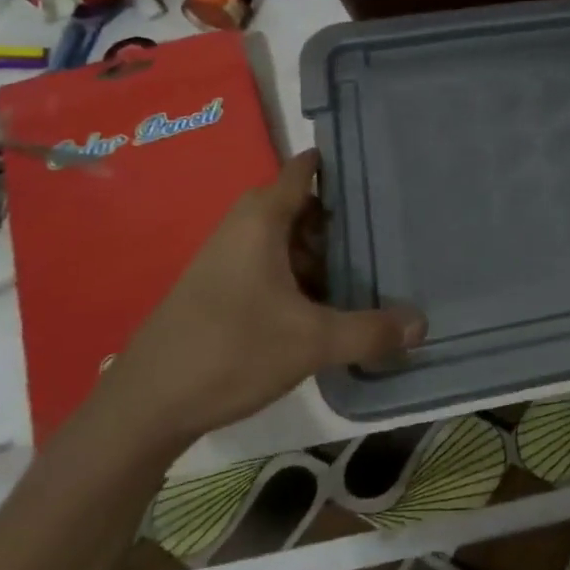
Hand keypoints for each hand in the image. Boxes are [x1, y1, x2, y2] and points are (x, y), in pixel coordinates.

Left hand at [99, 150, 425, 450]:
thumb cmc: (231, 351)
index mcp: (261, 220)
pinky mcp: (221, 290)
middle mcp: (242, 228)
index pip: (303, 170)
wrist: (146, 406)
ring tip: (366, 271)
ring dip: (321, 254)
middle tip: (387, 230)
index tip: (377, 164)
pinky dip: (300, 275)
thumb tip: (423, 324)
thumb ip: (370, 331)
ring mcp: (228, 260)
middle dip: (341, 219)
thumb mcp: (311, 342)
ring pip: (286, 241)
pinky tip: (325, 305)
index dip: (337, 164)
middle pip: (301, 207)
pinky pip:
☆ ☆ ☆
Prompt -> What is needed is an exact copy of the lines from the beginning of the data through the line containing "ring mcp: (228, 260)", both included, without any pictures.

Answer to the exercise ->
Hand keypoints for each hand in the image. Boxes are [x1, y1, x2, y2] and points are (x, y), in pixel coordinates.

Left hand at [99, 150, 425, 450]:
thumb cmc: (231, 351)
index mcp: (261, 220)
pinky mcp: (221, 290)
middle mcp: (242, 228)
index pip: (303, 170)
wrist: (146, 406)
ring tip: (366, 271)
ring dip: (321, 254)
middle tip: (387, 230)
index tip: (377, 164)
pinky dip: (300, 275)
thumb tip: (423, 324)
thumb ip: (370, 331)
ring mcp: (228, 260)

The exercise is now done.